With the release of Muslim war criminal Naser Oric from ICTY Hague detention, and continued demands for the arrest and extradition of Bosnian Serb General Ratko Mladic, the Serbian populace may have achieved final proof that the international policy bias was not a series of mistakes, but rather intended as deliberate. Provoking Serbian inat – self-defeating spite –will again enable a free hand to Washington militarists to exact further reprisals in a continuing message to global rivals, and conveniently causing further disunity in Europe. As for the Serbs, damned if they do, and damned if they don’t.

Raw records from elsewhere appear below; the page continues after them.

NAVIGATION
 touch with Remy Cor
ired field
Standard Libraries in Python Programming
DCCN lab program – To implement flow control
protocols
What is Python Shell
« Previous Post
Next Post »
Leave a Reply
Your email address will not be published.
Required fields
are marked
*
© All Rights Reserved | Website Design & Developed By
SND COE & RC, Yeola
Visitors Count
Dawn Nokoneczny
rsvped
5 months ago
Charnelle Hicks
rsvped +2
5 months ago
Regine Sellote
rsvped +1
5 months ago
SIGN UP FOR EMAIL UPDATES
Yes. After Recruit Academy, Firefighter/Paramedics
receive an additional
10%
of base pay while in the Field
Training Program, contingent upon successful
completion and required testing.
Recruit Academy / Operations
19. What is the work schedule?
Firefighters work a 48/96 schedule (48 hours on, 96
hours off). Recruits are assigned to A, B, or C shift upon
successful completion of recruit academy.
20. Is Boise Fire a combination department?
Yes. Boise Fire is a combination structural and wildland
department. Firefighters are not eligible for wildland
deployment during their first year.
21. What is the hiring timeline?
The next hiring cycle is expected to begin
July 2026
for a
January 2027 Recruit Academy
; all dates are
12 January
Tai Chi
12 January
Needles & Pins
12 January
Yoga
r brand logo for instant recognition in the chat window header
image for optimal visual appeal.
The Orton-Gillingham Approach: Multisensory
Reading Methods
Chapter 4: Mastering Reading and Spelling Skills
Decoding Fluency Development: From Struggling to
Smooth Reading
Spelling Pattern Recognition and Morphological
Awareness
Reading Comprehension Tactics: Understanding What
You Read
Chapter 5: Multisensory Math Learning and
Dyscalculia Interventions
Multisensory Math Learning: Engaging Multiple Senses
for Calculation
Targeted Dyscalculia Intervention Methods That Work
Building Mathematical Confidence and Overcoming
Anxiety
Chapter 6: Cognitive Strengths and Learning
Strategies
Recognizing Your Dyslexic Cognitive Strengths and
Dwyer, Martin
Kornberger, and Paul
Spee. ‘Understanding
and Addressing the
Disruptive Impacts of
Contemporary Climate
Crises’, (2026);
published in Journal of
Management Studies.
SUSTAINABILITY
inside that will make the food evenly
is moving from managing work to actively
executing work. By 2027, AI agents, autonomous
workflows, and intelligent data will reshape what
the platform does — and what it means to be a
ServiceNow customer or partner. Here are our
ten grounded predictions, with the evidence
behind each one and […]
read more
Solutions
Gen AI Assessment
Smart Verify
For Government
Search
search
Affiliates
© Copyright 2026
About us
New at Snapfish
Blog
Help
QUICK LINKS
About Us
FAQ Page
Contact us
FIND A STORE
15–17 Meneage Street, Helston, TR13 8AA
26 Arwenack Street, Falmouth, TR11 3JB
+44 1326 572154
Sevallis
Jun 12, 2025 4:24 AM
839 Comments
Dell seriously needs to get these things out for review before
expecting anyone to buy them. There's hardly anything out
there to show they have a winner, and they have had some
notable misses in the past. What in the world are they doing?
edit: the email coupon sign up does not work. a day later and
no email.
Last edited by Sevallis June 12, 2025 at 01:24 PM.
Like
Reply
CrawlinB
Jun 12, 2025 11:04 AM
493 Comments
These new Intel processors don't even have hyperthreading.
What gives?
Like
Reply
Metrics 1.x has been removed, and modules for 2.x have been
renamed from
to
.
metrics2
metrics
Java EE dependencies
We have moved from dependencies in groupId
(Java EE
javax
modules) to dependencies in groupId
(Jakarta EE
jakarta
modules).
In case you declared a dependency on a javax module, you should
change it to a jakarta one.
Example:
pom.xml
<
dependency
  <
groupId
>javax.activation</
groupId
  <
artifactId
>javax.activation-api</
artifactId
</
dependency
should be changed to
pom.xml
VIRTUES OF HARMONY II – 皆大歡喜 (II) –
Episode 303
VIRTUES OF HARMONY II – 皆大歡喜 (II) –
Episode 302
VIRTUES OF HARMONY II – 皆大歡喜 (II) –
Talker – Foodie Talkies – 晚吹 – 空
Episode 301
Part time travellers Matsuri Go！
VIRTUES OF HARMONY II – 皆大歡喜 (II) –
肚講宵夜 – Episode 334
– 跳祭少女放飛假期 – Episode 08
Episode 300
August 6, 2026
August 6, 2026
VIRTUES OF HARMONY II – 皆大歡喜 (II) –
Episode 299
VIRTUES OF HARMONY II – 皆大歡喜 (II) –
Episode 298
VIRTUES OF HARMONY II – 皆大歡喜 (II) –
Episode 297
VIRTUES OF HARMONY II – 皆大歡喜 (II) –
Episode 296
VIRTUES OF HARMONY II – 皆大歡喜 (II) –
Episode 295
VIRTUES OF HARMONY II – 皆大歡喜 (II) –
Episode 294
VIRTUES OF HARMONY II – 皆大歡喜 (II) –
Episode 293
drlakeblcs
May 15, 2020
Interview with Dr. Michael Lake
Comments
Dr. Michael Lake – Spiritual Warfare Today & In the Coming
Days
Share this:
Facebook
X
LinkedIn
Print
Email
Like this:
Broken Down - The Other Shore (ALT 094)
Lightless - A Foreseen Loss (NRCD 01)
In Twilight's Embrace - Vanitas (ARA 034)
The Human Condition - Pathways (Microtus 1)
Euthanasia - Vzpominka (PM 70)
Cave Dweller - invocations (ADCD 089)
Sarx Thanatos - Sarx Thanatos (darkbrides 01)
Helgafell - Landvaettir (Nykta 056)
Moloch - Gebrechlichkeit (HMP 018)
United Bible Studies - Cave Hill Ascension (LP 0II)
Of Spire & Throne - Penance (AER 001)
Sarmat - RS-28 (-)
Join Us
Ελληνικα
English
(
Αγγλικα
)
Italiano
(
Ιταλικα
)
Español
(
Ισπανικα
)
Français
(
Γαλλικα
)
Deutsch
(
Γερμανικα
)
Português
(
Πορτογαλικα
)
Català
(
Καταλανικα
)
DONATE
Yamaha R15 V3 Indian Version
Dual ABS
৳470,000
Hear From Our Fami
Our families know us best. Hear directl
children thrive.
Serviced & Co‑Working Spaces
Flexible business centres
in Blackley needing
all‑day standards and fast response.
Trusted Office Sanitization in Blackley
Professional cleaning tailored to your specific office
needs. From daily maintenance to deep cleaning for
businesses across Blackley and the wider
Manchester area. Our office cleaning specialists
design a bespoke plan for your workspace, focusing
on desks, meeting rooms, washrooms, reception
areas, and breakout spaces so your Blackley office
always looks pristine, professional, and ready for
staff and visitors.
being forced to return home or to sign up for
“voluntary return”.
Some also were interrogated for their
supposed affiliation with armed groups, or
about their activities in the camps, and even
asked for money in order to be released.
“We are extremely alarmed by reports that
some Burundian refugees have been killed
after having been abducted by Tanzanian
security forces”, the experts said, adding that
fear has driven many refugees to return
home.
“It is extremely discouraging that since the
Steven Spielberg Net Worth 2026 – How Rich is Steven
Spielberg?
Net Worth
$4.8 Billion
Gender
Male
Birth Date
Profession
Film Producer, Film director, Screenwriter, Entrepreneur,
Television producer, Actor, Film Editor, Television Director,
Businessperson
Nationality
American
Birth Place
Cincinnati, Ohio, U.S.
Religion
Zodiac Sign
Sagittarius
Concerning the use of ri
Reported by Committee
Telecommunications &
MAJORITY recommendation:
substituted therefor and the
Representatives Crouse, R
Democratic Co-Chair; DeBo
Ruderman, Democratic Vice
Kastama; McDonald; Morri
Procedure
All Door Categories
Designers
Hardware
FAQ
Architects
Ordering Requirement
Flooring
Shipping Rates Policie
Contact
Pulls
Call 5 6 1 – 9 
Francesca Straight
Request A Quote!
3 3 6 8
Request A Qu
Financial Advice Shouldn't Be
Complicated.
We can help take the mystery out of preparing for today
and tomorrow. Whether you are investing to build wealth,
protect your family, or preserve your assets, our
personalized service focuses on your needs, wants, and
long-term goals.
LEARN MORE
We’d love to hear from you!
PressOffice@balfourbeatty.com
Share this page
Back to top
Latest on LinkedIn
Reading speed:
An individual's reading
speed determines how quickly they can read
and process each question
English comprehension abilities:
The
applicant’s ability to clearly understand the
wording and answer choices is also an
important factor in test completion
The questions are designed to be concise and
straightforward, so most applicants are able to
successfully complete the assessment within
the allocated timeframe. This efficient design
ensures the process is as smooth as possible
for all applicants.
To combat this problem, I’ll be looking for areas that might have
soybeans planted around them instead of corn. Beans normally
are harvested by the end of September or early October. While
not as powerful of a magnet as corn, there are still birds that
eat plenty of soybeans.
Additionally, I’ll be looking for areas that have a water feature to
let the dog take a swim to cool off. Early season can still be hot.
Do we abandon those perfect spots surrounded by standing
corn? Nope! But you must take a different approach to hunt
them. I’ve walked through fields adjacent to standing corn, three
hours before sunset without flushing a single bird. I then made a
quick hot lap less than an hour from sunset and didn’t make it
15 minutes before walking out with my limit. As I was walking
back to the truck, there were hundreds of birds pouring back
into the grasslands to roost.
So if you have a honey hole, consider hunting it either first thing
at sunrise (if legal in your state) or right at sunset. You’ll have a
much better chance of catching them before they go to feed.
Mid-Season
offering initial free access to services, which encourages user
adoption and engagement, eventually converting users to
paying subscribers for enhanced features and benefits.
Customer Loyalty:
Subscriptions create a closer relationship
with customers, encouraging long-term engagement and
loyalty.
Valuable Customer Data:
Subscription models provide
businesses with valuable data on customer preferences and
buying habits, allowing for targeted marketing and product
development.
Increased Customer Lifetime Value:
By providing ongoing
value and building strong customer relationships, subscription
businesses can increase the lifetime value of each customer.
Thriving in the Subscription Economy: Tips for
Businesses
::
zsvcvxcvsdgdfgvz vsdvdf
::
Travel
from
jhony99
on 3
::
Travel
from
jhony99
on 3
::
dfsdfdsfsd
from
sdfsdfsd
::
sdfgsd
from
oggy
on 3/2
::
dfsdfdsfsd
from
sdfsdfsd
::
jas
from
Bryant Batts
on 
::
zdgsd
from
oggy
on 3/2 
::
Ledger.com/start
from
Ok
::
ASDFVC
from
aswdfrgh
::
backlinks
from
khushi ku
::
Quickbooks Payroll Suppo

Predictably, the US can then jump back into pre-determined paradigm of breaking Serbia up more by demanding special status for Sandzak/Raska, Presevo area, eastern Montenegro, Voivodina, and western Macedonia. Undoubtedly media war, and Albanian terrorist actions, will be employed as provocations, and already US Marines are training with maps of Montenegro, to 'intervene to stop a “genocide” against Albanians.' The humiliating psychological conditions are not too dissimilar to those imposed on Germany at Versailles, and may yet contribute to armed conflict at a later date. As far as NATO is concerned, this may be in their perceived interests.

Unfortunately, many Serbs are still stuck in outdated paradigms themselves, appealing to logic, reason and decency which have long since been forgone in the halls of power in Washington and the capitols of the co-opted. One Western analyst opined that “most Serbian politicians are fighting over money….”  With gauleiters unwittingly assisting in a phased plan of dismemberment, time may be running short.

Possible encouraging signs include the appointment to DCI of Gen. Michael Hayden, who along with his mentor Gen. Charles G. Boyd has been outspoken in his criticism of US policy and media bias against the Serbs, singling out CNN and the New York Times by name for their duplicity. But as one intelligence analyst noted, Hayden may become “boxed into a corner [at the CIA] in five minutes.” Ohio National Guard troops are training Serbian Army troops in Serbia, and two US F-16’s recently touched down in a courtesy call to the Serbian military – sans accouterments explosives of 1999. Clearly there is some diversity of opinion in Washington and Langley.

But as one Serbian-American publisher said, “a conspiracy of silence continues” about the reality of the previous and current Balkan conflicts, which could prepare the way for US public support for continued US moves against Serbia -- should darker forces win out.